I suppose there are a lot of dead Luddites feeling vindicated right now. "We told you so!"

But I really don't think the human race is worse off for the Industrial Revolution. Now the other shoe is about to drop.

If we're wise, we'll let people adapt - as we did with the Industrial Revolution. In the end, that worked out OK. 99% of us used to be farmers, now < 1% are. It turns out there are other things people can be usefully occupied with, beside farming. It was quite impossible to see what those things would be, ahead of time.

Any revolution that increases human productivity - that lets us do more with our 24 hours each day - is in the end a good one.

[-]lc2y53

Until it kills us.

Dead people are notably unproductive.

But they are made of atoms which can be rearranged into something even more productive!

(Okay, we still need a few decades of technological progress to get there.)

[+][comment deleted]2y20
[-][anonymous]2y60

AI art completely killed my motivation to learn digital drawing. I wonder how long before it eats my desire to write too.

it kinda messes with one's head, doesn't it? I'm not you, but personally I've been getting more and more motivated to learn to draw as I get more and more "full of candy" on AI art. ai art is going to quickly become the autotune of art - it's just fun to be bad at art, IMO. you get to make entirely what you want! and you get to be as bad as it as you feel like!

if anything, AI art has made me value my bad art more - even if it isn't high execution quality, I really really intuitively get now why art is about expressing yourself even when half-assed, and I wish I had a better way to convey this thought than english, because I suspect your reaction to this post is going to be "....and?" - but I hope it helps!

[-][anonymous]2y20

That doesn't resonate with me at all. I hate being bad at things and i'm extremely perfectionistic.

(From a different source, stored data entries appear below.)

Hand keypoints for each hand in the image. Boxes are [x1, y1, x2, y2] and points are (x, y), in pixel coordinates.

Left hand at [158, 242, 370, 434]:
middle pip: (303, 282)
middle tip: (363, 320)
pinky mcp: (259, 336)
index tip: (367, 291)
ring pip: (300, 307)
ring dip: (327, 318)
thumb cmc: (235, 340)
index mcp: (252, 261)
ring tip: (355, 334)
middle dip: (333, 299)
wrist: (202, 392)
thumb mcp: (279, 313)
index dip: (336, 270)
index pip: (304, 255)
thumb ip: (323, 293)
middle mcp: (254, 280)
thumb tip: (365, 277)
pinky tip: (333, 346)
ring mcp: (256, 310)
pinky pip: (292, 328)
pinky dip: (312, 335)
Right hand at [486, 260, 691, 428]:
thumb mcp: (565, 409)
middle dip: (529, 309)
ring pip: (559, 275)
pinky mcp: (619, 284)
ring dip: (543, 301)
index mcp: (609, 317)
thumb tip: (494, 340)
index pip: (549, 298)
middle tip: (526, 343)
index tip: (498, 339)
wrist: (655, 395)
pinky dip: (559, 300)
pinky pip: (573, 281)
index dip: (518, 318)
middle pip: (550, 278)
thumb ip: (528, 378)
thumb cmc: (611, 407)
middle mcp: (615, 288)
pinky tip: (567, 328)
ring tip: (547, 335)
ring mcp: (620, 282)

I was able to tolerate being bad at drawing because I knew I would eventually be good, but my goal was always to produce good art. I got into drawing because I had a use for art, not because I enjoyed it for its own sake. (Although I did in fact enjoy drawing, just not enough to keep doing it now that I can get good enough MJ illustrations for my site.)

A lot of low- and mid-ranked artists will have to find different ways to provide value.  Same for almost every profession - if you're not performing tasks that require non-trivial understanding of customer desires, and/or generate and require high levels of trust in that understanding and alignment, you're probably going to have limited opportunities.

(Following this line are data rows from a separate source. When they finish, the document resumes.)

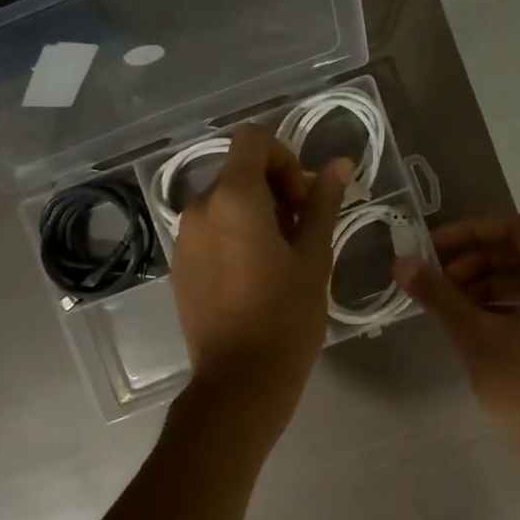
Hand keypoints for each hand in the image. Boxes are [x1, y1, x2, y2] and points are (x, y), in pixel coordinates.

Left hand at [171, 124, 348, 433]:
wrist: (239, 381)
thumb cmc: (286, 316)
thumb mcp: (314, 256)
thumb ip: (324, 203)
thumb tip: (340, 164)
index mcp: (233, 198)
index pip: (252, 139)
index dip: (284, 157)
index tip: (303, 199)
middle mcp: (198, 208)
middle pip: (237, 170)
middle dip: (274, 187)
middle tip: (301, 230)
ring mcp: (183, 238)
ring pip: (223, 201)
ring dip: (254, 212)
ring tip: (280, 256)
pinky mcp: (179, 264)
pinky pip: (209, 230)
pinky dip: (233, 234)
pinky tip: (254, 274)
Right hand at [397, 214, 519, 461]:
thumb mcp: (476, 337)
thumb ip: (438, 294)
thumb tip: (402, 262)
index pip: (516, 228)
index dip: (470, 232)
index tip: (433, 249)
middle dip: (476, 261)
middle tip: (438, 281)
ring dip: (489, 283)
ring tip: (451, 304)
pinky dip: (508, 304)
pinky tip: (477, 324)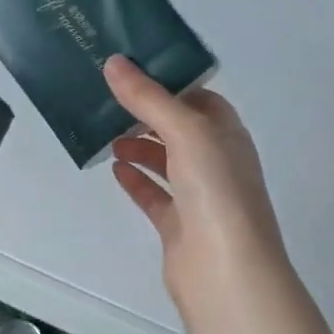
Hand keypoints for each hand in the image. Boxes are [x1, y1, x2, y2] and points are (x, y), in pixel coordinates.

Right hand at [103, 55, 288, 318]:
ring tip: (107, 134)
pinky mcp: (179, 226)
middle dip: (147, 115)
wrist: (226, 271)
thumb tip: (114, 62)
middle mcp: (216, 162)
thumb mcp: (185, 132)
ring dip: (139, 146)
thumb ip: (149, 98)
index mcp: (227, 135)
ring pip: (166, 162)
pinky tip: (114, 169)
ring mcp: (199, 196)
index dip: (169, 84)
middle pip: (179, 129)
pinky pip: (155, 196)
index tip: (131, 72)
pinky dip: (136, 180)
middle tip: (108, 100)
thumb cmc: (216, 191)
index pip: (199, 98)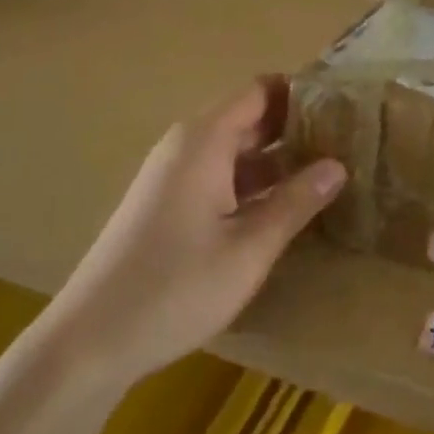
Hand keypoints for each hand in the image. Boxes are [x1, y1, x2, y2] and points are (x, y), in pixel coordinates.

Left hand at [42, 77, 345, 388]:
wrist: (88, 342)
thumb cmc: (174, 288)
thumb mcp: (248, 249)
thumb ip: (296, 202)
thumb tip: (338, 165)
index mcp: (205, 140)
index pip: (260, 91)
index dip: (300, 92)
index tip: (342, 105)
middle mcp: (187, 146)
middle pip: (248, 117)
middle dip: (295, 125)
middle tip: (346, 140)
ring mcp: (173, 175)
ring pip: (234, 150)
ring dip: (276, 157)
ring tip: (325, 171)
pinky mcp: (166, 203)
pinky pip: (218, 174)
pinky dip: (252, 181)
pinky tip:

I'd argue that at least some of the changes are reversion to the historical mean - for all but the last ~60 years, it was impossible for any but a very few to make a living at artistic endeavors, and until the last 25 it wasn't even much of a hobby.  

I prefer the coming equilibrium to the previous one - still not many artists getting engagement (or money) from an audience, but now there's a lot more art to enjoy.  I somewhat expect editors/curators to go up in value for some time, until AI gets better at personalized creation/selection based on individuals.